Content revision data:
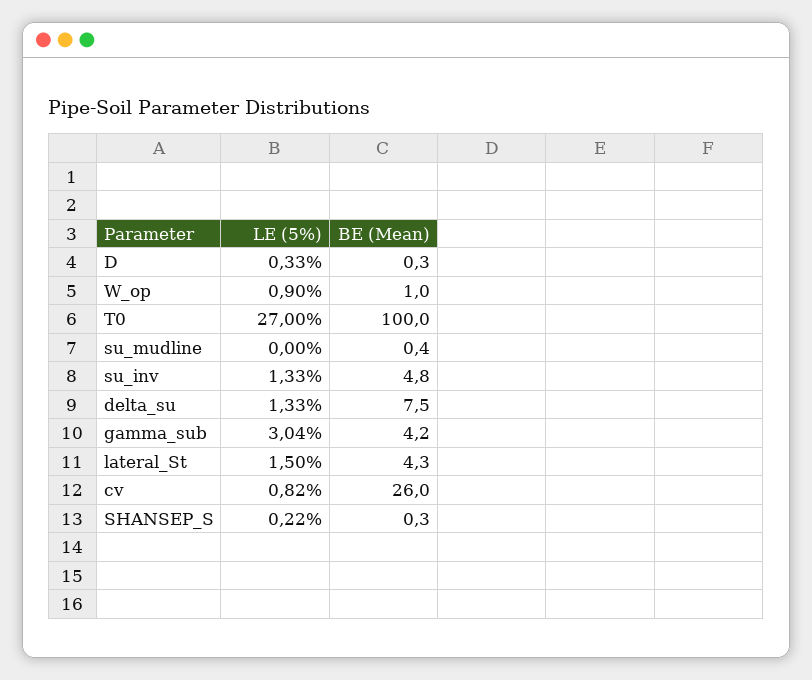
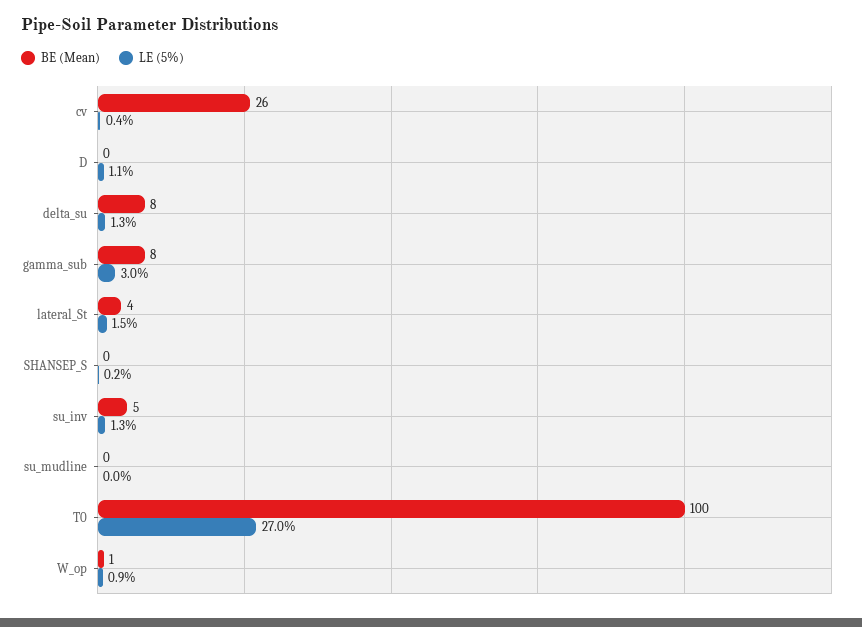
  {
    "LE (5%)": {
-     "D": 0.33,
+     "D": 1.1,
      "W_op": 0.9,
      "T0": 27,
      "su_mudline": 0,
      "su_inv": 1.33,
      "delta_su": 1.33,
      "gamma_sub": 3.04,
      "lateral_St": 1.5,
-     "cv": 0.82,
+     "cv": 0.4,
      "SHANSEP_S": 0.22
    },
    "BE (Mean)": {
      "D": 0.3,
      "W_op": 1,
      "T0": 100,
      "su_mudline": 0.4,
      "su_inv": 4.8,
      "delta_su": 7.5,
-     "gamma_sub": 4.2,
+     "gamma_sub": 8,
      "lateral_St": 4.3,
      "cv": 26,
      "SHANSEP_S": 0.3
    }
  }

> [Exercise aim]: Output all the records, word for word, with no pictures in the copy.

> [Output]:
  {
    "LE (5%)": {
-     "D": 0.33,
+     "D": 1.1,
      "W_op": 0.9,
      "T0": 27,
      "su_mudline": 0,
      "su_inv": 1.33,
      "delta_su": 1.33,
      "gamma_sub": 3.04,
      "lateral_St": 1.5,
-     "cv": 0.82,
+     "cv": 0.4,
      "SHANSEP_S": 0.22
    },
    "BE (Mean)": {
      "D": 0.3,
      "W_op": 1,
      "T0": 100,
      "su_mudline": 0.4,
      "su_inv": 4.8,
      "delta_su": 7.5,
-     "gamma_sub": 4.2,
+     "gamma_sub": 8,
      "lateral_St": 4.3,
      "cv": 26,
      "SHANSEP_S": 0.3
    }
  }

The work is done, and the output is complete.